WHAT IS NEEDED: Your answer should be the full set of records, printed exactly as they stand.

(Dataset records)
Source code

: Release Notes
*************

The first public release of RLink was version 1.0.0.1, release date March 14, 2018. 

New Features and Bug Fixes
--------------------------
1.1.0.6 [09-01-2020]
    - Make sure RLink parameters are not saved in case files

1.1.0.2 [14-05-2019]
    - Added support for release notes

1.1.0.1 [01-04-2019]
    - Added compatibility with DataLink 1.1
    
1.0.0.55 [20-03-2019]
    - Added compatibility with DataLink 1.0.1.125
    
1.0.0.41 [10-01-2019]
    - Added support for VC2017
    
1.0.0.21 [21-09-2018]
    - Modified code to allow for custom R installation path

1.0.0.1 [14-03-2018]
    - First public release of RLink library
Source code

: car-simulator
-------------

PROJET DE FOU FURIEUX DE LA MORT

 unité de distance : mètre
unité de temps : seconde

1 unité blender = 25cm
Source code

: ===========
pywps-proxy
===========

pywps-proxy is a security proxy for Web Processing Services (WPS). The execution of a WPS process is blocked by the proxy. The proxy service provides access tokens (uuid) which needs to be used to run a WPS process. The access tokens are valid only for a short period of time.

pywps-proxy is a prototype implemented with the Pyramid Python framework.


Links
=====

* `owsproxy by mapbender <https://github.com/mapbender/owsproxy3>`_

TASK OUTPUT:
Source code

: Release Notes
*************

The first public release of RLink was version 1.0.0.1, release date March 14, 2018. 

New Features and Bug Fixes
--------------------------
1.1.0.6 [09-01-2020]
    - Make sure RLink parameters are not saved in case files

1.1.0.2 [14-05-2019]
    - Added support for release notes

1.1.0.1 [01-04-2019]
    - Added compatibility with DataLink 1.1
    
1.0.0.55 [20-03-2019]
    - Added compatibility with DataLink 1.0.1.125
    
1.0.0.41 [10-01-2019]
    - Added support for VC2017
    
1.0.0.21 [21-09-2018]
    - Modified code to allow for custom R installation path

1.0.0.1 [14-03-2018]
    - First public release of RLink library
Source code

: car-simulator
-------------

PROJET DE FOU FURIEUX DE LA MORT

 unité de distance : mètre
unité de temps : seconde

1 unité blender = 25cm
Source code

: ===========
pywps-proxy
===========

pywps-proxy is a security proxy for Web Processing Services (WPS). The execution of a WPS process is blocked by the proxy. The proxy service provides access tokens (uuid) which needs to be used to run a WPS process. The access tokens are valid only for a short period of time.

pywps-proxy is a prototype implemented with the Pyramid Python framework.


Links
=====

* `owsproxy by mapbender <https://github.com/mapbender/owsproxy3>`_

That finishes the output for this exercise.